Split-p-GaN Gate HEMT With Suppressed Negative Vth Shift and Enhanced Robustness Against False Turn-On

In the development of the Schottky-type p-GaN gate HEMT, the instable ${V}_{\text {th}}$ is always a highlighted problem. Under high ${V}_{\text {DS}}$ bias, the potential of the floating p-GaN can be raised by the gate/drain coupled barrier lowering (GDCBL) effect, inducing a noticeable negative ${V}_{\text {th}}$ shift. During the fast switching operation, the negative ${V}_{\text {th}}$ shift severely aggravates the false turn-on problem.

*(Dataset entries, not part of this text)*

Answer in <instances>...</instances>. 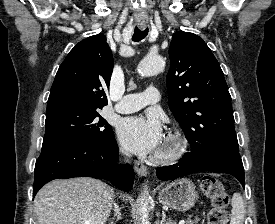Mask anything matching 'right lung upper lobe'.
I'll list each match as a JSON object with an SVG mask.
<instances>
[{
	"label": "right lung upper lobe",
	"mask_w": 275,
	"mask_h": 224,
	"mask_svg": "<svg viewBox=\"0 0 275 224\" xmlns=\"http://www.w3.org/2000/svg\"><path fill=\"white\" fill-rule=\"evenodd\" d=\"M113 56L103 34L79 42L59 67L46 113L65 108L100 110L107 105Z\"/></svg>",
	"instance_id": "1"
}]
</instances>
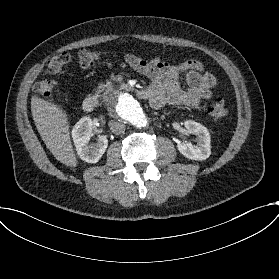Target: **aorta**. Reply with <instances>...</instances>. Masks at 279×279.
<instances>
[{
	"label": "aorta",
	"instance_id": "1",
	"mask_svg": "<svg viewBox=\"0 0 279 279\" xmlns=\"http://www.w3.org/2000/svg\"><path fill=\"white\" fill-rule=\"evenodd\" d=\"M111 114L124 122H129L136 127L147 124L146 116L139 102L129 93L117 94L109 104Z\"/></svg>",
	"mask_w": 279,
	"mask_h": 279
}]
</instances>
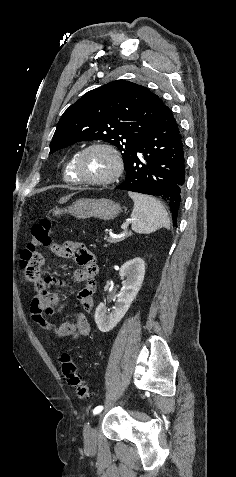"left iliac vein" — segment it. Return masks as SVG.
Returning <instances> with one entry per match:
<instances>
[{"mask_svg":"<svg viewBox=\"0 0 236 477\" xmlns=\"http://www.w3.org/2000/svg\"><path fill=\"white\" fill-rule=\"evenodd\" d=\"M105 411L101 412V411H98L95 416H94V420L96 421L95 423L97 424L98 422L101 421V417L105 415ZM97 429L88 425L85 427L84 429V442H85V447L88 449V450H92V449H95L96 446H97Z\"/></svg>","mask_w":236,"mask_h":477,"instance_id":"4c4485c4","label":"left iliac vein"}]
</instances>
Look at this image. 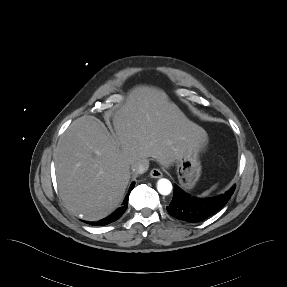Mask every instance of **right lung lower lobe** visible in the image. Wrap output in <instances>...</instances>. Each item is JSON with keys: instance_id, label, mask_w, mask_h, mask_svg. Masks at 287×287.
Masks as SVG:
<instances>
[{"instance_id": "right-lung-lower-lobe-1", "label": "right lung lower lobe", "mask_w": 287, "mask_h": 287, "mask_svg": "<svg viewBox=\"0 0 287 287\" xmlns=\"http://www.w3.org/2000/svg\"><path fill=\"white\" fill-rule=\"evenodd\" d=\"M135 183L133 182L129 188L128 194L126 195L121 207H119L118 209H116L112 214H110L108 217L99 220L97 222H86L90 225H94V226H105L107 224H110L116 220H118L126 211L127 207H128V198H129V194L131 192V190L134 188Z\"/></svg>"}]
</instances>
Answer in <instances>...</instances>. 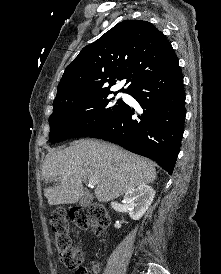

In this work, a split-p-GaN gate HEMT (SPG-HEMT) is demonstrated to effectively suppress the drain-induced negative ${V}_{\text {th}}$ shift, enhancing the robustness against false turn-on. At ${V}_{\text {DS}} =100$ V, the conventional p-GaN gate HEMT (Conv-HEMT) suffers a negative ${V}_{\text {th}}$ shift of −0.33 V, while the SPG-HEMT exhibits only a minimal ${V}_{\text {th}}$ shift of −0.07 V. In the SPG-HEMT, the GDCBL effect takes place only for the p-GaN near the drain side (p $_{{2}}\text {)}$ ; the p-GaN near the source (p $_{{1}}\text {)}$ is isolated from p2 via the gate/p-GaN Schottky junctions, and the influence of drain bias upon p1 is shielded by p2. Then, the impact of negative ${V}_{\text {th}}$ shift on false turn-on is evaluated by a half-bridge switching circuit. Due to the obvious negative ${V}_{\text {th}}$ shift, the Conv-HEMT is falsely turned on when the ${V}_{\text {GS}}$ ringing peak is still much lower than the static threshold voltage ( ${V}_{{\mathrm {th0}}})$ . In contrast, the SPG-HEMT starts to show false turn-on signal only when the ${V}_{\text {GS}}$ ringing peak is near ${V}_{{\mathrm {th0}}}$ . Overall, the unique device structure of the SPG-HEMT leads to a negligible negative ${V}_{\text {th}}$ shift and enhances the robustness against false turn-on.